Our therapy was used in a case study with a patient with chronic aphasia who had severely
impaired speech fluency due to a large unilateral stroke in the left hemisphere. Following
eight weeks of rhythm therapy, she exhibited remarkable improvement in speech production
(i.e., from 1-2 spontaneous words to 16 sentences made from 42 words), and increased
functional and structural connectivity within key regions of interest associated with the
right sensorimotor network. While compelling, these preliminary data warrant further
validation using proper active controls and a larger sample size, a goal to be achieved
through the proposed research. We have since translated the rhythm therapy into a fun and
engaging game termed "TheraBeat" that can be installed on a tablet PC or smartphone. In the
proposed research, we will use TheraBeat as a home-based aphasia therapeutic intervention to
minimize the burden of patient travel and increase accessibility to therapy. The proposed
study will be accomplished by pursuing the following specific aims:. This prediction is based
upon the theoretical and neuroscientific framework that demonstrates how language heavily
relies on rhythm processes mediated by the bilateral sensorimotor network.

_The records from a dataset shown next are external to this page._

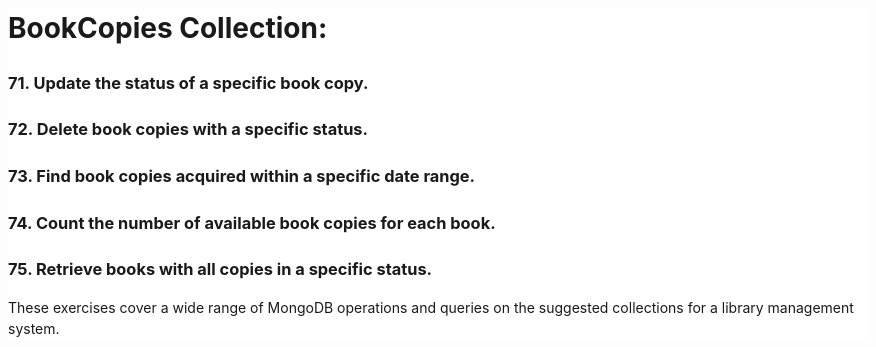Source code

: # BookCopies Collection:

### 71. Update the status of a specific book copy.
### 72. Delete book copies with a specific status.
### 73. Find book copies acquired within a specific date range.
### 74. Count the number of available book copies for each book.
### 75. Retrieve books with all copies in a specific status.

These exercises cover a wide range of MongoDB operations and queries on the suggested collections for a library management system.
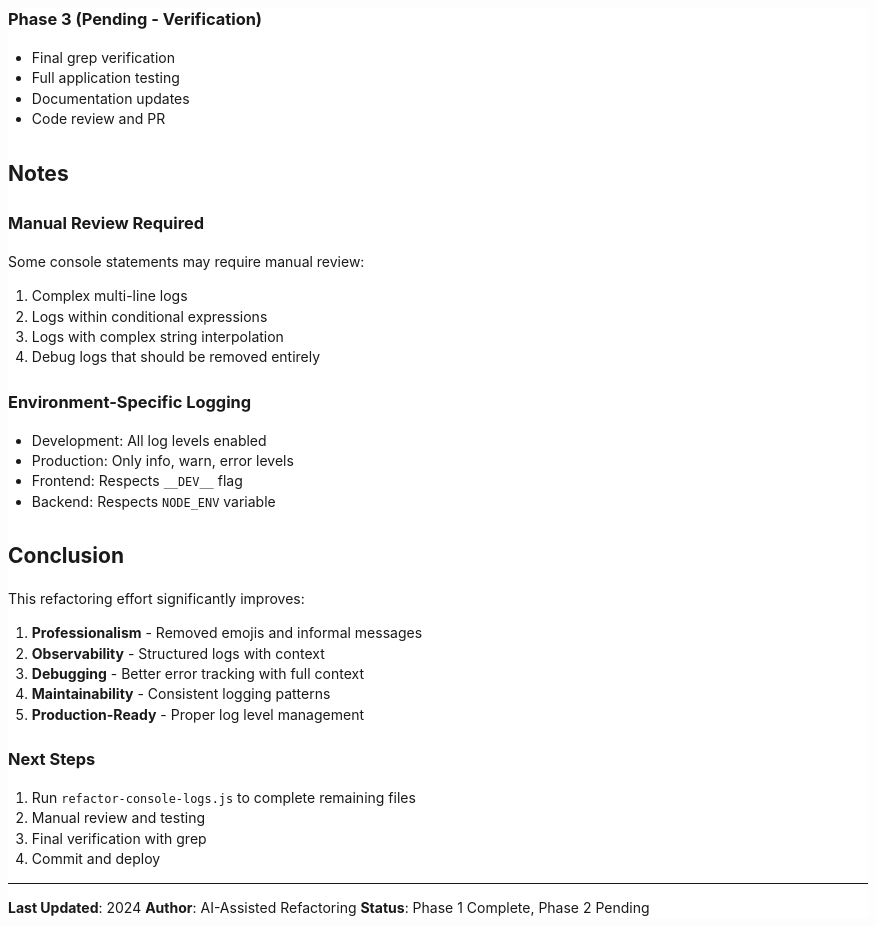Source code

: ### Phase 3 (Pending - Verification)
- Final grep verification
- Full application testing
- Documentation updates
- Code review and PR

## Notes

### Manual Review Required
Some console statements may require manual review:
1. Complex multi-line logs
2. Logs within conditional expressions
3. Logs with complex string interpolation
4. Debug logs that should be removed entirely

### Environment-Specific Logging
- Development: All log levels enabled
- Production: Only info, warn, error levels
- Frontend: Respects `__DEV__` flag
- Backend: Respects `NODE_ENV` variable

## Conclusion

This refactoring effort significantly improves:
1. **Professionalism** - Removed emojis and informal messages
2. **Observability** - Structured logs with context
3. **Debugging** - Better error tracking with full context
4. **Maintainability** - Consistent logging patterns
5. **Production-Ready** - Proper log level management

### Next Steps
1. Run `refactor-console-logs.js` to complete remaining files
2. Manual review and testing
3. Final verification with grep
4. Commit and deploy

---

**Last Updated**: 2024
**Author**: AI-Assisted Refactoring
**Status**: Phase 1 Complete, Phase 2 Pending
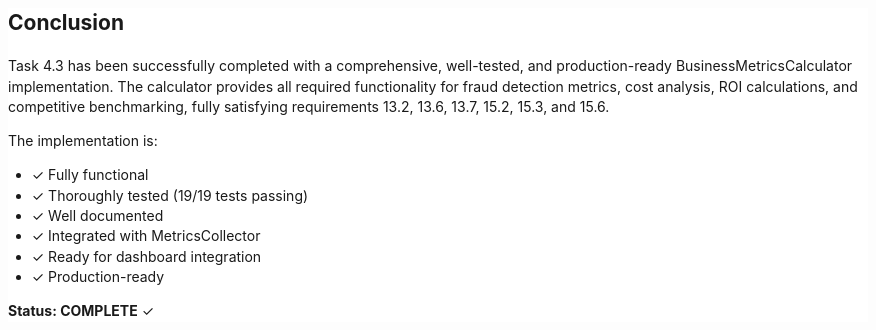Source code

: ## Conclusion

Task 4.3 has been successfully completed with a comprehensive, well-tested, and production-ready BusinessMetricsCalculator implementation. The calculator provides all required functionality for fraud detection metrics, cost analysis, ROI calculations, and competitive benchmarking, fully satisfying requirements 13.2, 13.6, 13.7, 15.2, 15.3, and 15.6.

The implementation is:
- ✓ Fully functional
- ✓ Thoroughly tested (19/19 tests passing)
- ✓ Well documented
- ✓ Integrated with MetricsCollector
- ✓ Ready for dashboard integration
- ✓ Production-ready

**Status: COMPLETE** ✓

Aim 1. Determine the therapeutic role of rhythm in speech recovery for people with aphasia.
Based on recent evidence garnered by our group as well as others, we expect that rhythm-based
rehabilitation will enhance speech fluency in people with chronic aphasia, i.e., our target
patients who are beyond six months after the onset of stroke. This hypothesis will be tested
by directly comparing post-therapy outcomes of the treatment group, who will practice speech
production daily through rhythmic activity, to an active control group who will receive
conventional speech production therapy without the use of rhythmic activities.
Aim 2. Characterize the neural plasticity promoted by rhythm-based intervention. We
hypothesize that daily participation in our new therapy program will promote neuroplasticity
along the sensorimotor network, especially within the intact perilesional left or right
fronto-striatal circuits that are known to play a key role in speech production and fluency.
To determine structural neuroplasticity following the intervention, we will utilize patented
myelin-based MRI in combination with diffusion tensor imaging (DTI). To explore functional
neuroplasticity, we will use both resting-state fMRI and functional near-infrared
spectroscopy (fNIRS). These structural and functional data will be analyzed via a novel
statistical shape analysis that captures morphological changes, which cannot be detected by
simple statistical approaches.
By using an innovative rhythm-based therapeutic intervention and cutting-edge neuroimaging
techniques, we will address hitherto unknown questions regarding how and why music works as a
therapeutic regimen for aphasia rehabilitation. With expertise in aphasia rehabilitation,
neuroimaging, computer science, and data analytics, our interdisciplinary research team is
well poised to undertake this investigation. The proposed research will serve as a critical
stepping stone toward understanding the therapeutic role of music in neurological disorders.
Our results will lay the foundations for future studies on music-induced language recovery.